● **WHAT YOU WILL DO**
Rewrite every line of the items below, replacing "collector number" with "field number" each time it appears and keeping everything else the same.

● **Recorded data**
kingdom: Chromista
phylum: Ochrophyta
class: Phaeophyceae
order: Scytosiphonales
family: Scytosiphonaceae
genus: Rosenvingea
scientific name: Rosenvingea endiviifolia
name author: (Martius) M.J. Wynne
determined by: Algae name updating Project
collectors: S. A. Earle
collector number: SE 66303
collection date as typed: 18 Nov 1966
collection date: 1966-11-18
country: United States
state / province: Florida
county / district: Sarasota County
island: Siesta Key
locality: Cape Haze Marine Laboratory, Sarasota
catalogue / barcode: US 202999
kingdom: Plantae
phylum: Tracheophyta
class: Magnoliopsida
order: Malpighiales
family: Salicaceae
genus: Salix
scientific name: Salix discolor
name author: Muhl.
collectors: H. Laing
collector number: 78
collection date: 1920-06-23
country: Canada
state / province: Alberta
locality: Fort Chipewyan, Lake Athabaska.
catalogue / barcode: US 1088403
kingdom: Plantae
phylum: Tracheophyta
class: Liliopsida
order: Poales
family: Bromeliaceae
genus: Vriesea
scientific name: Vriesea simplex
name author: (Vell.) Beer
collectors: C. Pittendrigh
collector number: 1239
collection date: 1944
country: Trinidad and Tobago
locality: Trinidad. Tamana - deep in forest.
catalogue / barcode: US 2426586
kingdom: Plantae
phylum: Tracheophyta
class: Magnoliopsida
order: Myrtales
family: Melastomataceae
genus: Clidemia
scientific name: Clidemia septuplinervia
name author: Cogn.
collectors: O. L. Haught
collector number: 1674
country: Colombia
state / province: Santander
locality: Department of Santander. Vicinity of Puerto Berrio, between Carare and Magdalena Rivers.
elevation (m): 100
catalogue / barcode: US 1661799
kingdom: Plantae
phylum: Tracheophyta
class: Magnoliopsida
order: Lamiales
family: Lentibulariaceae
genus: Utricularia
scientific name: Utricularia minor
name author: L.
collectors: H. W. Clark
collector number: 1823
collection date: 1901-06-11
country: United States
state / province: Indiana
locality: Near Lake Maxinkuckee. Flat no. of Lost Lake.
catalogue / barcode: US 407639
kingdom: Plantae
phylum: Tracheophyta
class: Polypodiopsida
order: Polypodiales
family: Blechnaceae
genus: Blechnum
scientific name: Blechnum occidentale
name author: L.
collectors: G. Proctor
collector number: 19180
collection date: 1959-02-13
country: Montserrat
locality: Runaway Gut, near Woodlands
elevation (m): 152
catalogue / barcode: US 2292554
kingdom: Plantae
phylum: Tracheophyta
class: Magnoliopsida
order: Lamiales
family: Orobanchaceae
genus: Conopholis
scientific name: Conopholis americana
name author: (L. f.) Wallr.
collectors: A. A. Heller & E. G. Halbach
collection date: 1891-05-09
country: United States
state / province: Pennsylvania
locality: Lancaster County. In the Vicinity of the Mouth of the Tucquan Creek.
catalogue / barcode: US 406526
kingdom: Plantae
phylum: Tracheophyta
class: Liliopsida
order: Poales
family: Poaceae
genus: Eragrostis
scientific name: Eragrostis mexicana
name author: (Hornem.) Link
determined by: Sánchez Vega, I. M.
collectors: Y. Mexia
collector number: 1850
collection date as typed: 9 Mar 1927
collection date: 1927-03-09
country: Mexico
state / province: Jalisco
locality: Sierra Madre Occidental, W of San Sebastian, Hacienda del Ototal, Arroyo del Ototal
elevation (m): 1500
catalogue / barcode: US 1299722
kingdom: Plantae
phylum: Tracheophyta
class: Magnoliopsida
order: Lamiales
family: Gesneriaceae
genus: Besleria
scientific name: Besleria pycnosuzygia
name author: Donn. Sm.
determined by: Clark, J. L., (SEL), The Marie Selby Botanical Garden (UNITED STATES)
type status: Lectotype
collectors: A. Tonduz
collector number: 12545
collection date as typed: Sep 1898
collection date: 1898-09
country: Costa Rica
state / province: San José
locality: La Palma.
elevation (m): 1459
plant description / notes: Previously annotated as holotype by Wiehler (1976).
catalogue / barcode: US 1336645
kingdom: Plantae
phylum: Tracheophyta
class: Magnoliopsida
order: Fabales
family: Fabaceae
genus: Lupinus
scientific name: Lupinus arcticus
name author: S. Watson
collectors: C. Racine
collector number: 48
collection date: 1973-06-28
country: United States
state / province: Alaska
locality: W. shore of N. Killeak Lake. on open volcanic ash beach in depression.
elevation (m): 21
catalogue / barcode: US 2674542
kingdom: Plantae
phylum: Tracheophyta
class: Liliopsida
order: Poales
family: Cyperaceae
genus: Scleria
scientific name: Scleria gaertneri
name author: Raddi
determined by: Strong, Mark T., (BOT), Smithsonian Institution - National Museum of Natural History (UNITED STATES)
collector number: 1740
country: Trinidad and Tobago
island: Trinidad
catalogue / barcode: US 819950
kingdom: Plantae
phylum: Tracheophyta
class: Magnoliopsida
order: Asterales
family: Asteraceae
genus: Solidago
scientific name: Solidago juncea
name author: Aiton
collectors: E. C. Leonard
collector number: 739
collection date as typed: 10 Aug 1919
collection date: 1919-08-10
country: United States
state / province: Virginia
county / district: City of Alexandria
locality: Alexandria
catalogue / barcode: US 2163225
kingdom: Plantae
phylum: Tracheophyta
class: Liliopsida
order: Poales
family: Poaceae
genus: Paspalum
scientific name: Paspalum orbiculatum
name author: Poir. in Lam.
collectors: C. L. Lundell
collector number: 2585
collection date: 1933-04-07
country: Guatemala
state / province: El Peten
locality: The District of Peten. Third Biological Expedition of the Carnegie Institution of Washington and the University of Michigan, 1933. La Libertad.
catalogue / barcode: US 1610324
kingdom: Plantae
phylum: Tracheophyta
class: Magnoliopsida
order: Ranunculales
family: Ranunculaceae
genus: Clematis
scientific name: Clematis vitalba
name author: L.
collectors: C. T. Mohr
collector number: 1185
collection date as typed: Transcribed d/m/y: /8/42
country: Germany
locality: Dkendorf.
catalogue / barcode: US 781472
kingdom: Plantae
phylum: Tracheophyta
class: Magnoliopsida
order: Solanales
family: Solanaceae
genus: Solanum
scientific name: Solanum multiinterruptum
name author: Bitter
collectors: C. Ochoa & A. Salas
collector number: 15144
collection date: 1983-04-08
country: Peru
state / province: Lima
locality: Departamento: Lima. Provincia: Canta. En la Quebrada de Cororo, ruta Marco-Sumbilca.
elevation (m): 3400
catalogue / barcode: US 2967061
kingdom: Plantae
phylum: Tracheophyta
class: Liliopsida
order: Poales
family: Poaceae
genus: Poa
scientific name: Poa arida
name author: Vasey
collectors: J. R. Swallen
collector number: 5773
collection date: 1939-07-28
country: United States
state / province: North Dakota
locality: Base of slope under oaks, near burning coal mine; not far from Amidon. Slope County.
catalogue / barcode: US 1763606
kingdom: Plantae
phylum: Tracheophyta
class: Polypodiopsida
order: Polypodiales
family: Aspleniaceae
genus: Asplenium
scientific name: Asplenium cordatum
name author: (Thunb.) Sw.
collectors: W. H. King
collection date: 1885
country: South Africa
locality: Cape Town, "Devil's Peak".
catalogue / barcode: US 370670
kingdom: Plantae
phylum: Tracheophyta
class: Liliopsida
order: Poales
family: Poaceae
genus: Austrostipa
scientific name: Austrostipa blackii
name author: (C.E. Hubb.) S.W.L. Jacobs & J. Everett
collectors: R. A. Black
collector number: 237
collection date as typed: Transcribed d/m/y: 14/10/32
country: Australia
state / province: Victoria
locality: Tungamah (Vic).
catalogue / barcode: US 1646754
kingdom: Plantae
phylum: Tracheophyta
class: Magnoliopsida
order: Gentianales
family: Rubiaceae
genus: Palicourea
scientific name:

● **FULL SOLUTION**
kingdom: Chromista
phylum: Ochrophyta
class: Phaeophyceae
order: Scytosiphonales
family: Scytosiphonaceae
genus: Rosenvingea
scientific name: Rosenvingea endiviifolia
name author: (Martius) M.J. Wynne
determined by: Algae name updating Project
collectors: S. A. Earle
field number: SE 66303
collection date as typed: 18 Nov 1966
collection date: 1966-11-18
country: United States
state / province: Florida
county / district: Sarasota County
island: Siesta Key
locality: Cape Haze Marine Laboratory, Sarasota
catalogue / barcode: US 202999
kingdom: Plantae
phylum: Tracheophyta
class: Magnoliopsida
order: Malpighiales
family: Salicaceae
genus: Salix
scientific name: Salix discolor
name author: Muhl.
collectors: H. Laing
field number: 78
collection date: 1920-06-23
country: Canada
state / province: Alberta
locality: Fort Chipewyan, Lake Athabaska.
catalogue / barcode: US 1088403
kingdom: Plantae
phylum: Tracheophyta
class: Liliopsida
order: Poales
family: Bromeliaceae
genus: Vriesea
scientific name: Vriesea simplex
name author: (Vell.) Beer
collectors: C. Pittendrigh
field number: 1239
collection date: 1944
country: Trinidad and Tobago
locality: Trinidad. Tamana - deep in forest.
catalogue / barcode: US 2426586
kingdom: Plantae
phylum: Tracheophyta
class: Magnoliopsida
order: Myrtales
family: Melastomataceae
genus: Clidemia
scientific name: Clidemia septuplinervia
name author: Cogn.
collectors: O. L. Haught
field number: 1674
country: Colombia
state / province: Santander
locality: Department of Santander. Vicinity of Puerto Berrio, between Carare and Magdalena Rivers.
elevation (m): 100
catalogue / barcode: US 1661799
kingdom: Plantae
phylum: Tracheophyta
class: Magnoliopsida
order: Lamiales
family: Lentibulariaceae
genus: Utricularia
scientific name: Utricularia minor
name author: L.
collectors: H. W. Clark
field number: 1823
collection date: 1901-06-11
country: United States
state / province: Indiana
locality: Near Lake Maxinkuckee. Flat no. of Lost Lake.
catalogue / barcode: US 407639
kingdom: Plantae
phylum: Tracheophyta
class: Polypodiopsida
order: Polypodiales
family: Blechnaceae
genus: Blechnum
scientific name: Blechnum occidentale
name author: L.
collectors: G. Proctor
field number: 19180
collection date: 1959-02-13
country: Montserrat
locality: Runaway Gut, near Woodlands
elevation (m): 152
catalogue / barcode: US 2292554
kingdom: Plantae
phylum: Tracheophyta
class: Magnoliopsida
order: Lamiales
family: Orobanchaceae
genus: Conopholis
scientific name: Conopholis americana
name author: (L. f.) Wallr.
collectors: A. A. Heller & E. G. Halbach
collection date: 1891-05-09
country: United States
state / province: Pennsylvania
locality: Lancaster County. In the Vicinity of the Mouth of the Tucquan Creek.
catalogue / barcode: US 406526
kingdom: Plantae
phylum: Tracheophyta
class: Liliopsida
order: Poales
family: Poaceae
genus: Eragrostis
scientific name: Eragrostis mexicana
name author: (Hornem.) Link
determined by: Sánchez Vega, I. M.
collectors: Y. Mexia
field number: 1850
collection date as typed: 9 Mar 1927
collection date: 1927-03-09
country: Mexico
state / province: Jalisco
locality: Sierra Madre Occidental, W of San Sebastian, Hacienda del Ototal, Arroyo del Ototal
elevation (m): 1500
catalogue / barcode: US 1299722
kingdom: Plantae
phylum: Tracheophyta
class: Magnoliopsida
order: Lamiales
family: Gesneriaceae
genus: Besleria
scientific name: Besleria pycnosuzygia
name author: Donn. Sm.
determined by: Clark, J. L., (SEL), The Marie Selby Botanical Garden (UNITED STATES)
type status: Lectotype
collectors: A. Tonduz
field number: 12545
collection date as typed: Sep 1898
collection date: 1898-09
country: Costa Rica
state / province: San José
locality: La Palma.
elevation (m): 1459
plant description / notes: Previously annotated as holotype by Wiehler (1976).
catalogue / barcode: US 1336645
kingdom: Plantae
phylum: Tracheophyta
class: Magnoliopsida
order: Fabales
family: Fabaceae
genus: Lupinus
scientific name: Lupinus arcticus
name author: S. Watson
collectors: C. Racine
field number: 48
collection date: 1973-06-28
country: United States
state / province: Alaska
locality: W. shore of N. Killeak Lake. on open volcanic ash beach in depression.
elevation (m): 21
catalogue / barcode: US 2674542
kingdom: Plantae
phylum: Tracheophyta
class: Liliopsida
order: Poales
family: Cyperaceae
genus: Scleria
scientific name: Scleria gaertneri
name author: Raddi
determined by: Strong, Mark T., (BOT), Smithsonian Institution - National Museum of Natural History (UNITED STATES)
field number: 1740
country: Trinidad and Tobago
island: Trinidad
catalogue / barcode: US 819950
kingdom: Plantae
phylum: Tracheophyta
class: Magnoliopsida
order: Asterales
family: Asteraceae
genus: Solidago
scientific name: Solidago juncea
name author: Aiton
collectors: E. C. Leonard
field number: 739
collection date as typed: 10 Aug 1919
collection date: 1919-08-10
country: United States
state / province: Virginia
county / district: City of Alexandria
locality: Alexandria
catalogue / barcode: US 2163225
kingdom: Plantae
phylum: Tracheophyta
class: Liliopsida
order: Poales
family: Poaceae
genus: Paspalum
scientific name: Paspalum orbiculatum
name author: Poir. in Lam.
collectors: C. L. Lundell
field number: 2585
collection date: 1933-04-07
country: Guatemala
state / province: El Peten
locality: The District of Peten. Third Biological Expedition of the Carnegie Institution of Washington and the University of Michigan, 1933. La Libertad.
catalogue / barcode: US 1610324
kingdom: Plantae
phylum: Tracheophyta
class: Magnoliopsida
order: Ranunculales
family: Ranunculaceae
genus: Clematis
scientific name: Clematis vitalba
name author: L.
collectors: C. T. Mohr
field number: 1185
collection date as typed: Transcribed d/m/y: /8/42
country: Germany
locality: Dkendorf.
catalogue / barcode: US 781472
kingdom: Plantae
phylum: Tracheophyta
class: Magnoliopsida
order: Solanales
family: Solanaceae
genus: Solanum
scientific name: Solanum multiinterruptum
name author: Bitter
collectors: C. Ochoa & A. Salas
field number: 15144
collection date: 1983-04-08
country: Peru
state / province: Lima
locality: Departamento: Lima. Provincia: Canta. En la Quebrada de Cororo, ruta Marco-Sumbilca.
elevation (m): 3400
catalogue / barcode: US 2967061
kingdom: Plantae
phylum: Tracheophyta
class: Liliopsida
order: Poales
family: Poaceae
genus: Poa
scientific name: Poa arida
name author: Vasey
collectors: J. R. Swallen
field number: 5773
collection date: 1939-07-28
country: United States
state / province: North Dakota
locality: Base of slope under oaks, near burning coal mine; not far from Amidon. Slope County.
catalogue / barcode: US 1763606
kingdom: Plantae
phylum: Tracheophyta
class: Polypodiopsida
order: Polypodiales
family: Aspleniaceae
genus: Asplenium
scientific name: Asplenium cordatum
name author: (Thunb.) Sw.
collectors: W. H. King
collection date: 1885
country: South Africa
locality: Cape Town, "Devil's Peak".
catalogue / barcode: US 370670
kingdom: Plantae
phylum: Tracheophyta
class: Liliopsida
order: Poales
family: Poaceae
genus: Austrostipa
scientific name: Austrostipa blackii
name author: (C.E. Hubb.) S.W.L. Jacobs & J. Everett
collectors: R. A. Black
field number: 237
collection date as typed: Transcribed d/m/y: 14/10/32
country: Australia
state / province: Victoria
locality: Tungamah (Vic).
catalogue / barcode: US 1646754
kingdom: Plantae
phylum: Tracheophyta
class: Magnoliopsida
order: Gentianales
family: Rubiaceae
genus: Palicourea
scientific name:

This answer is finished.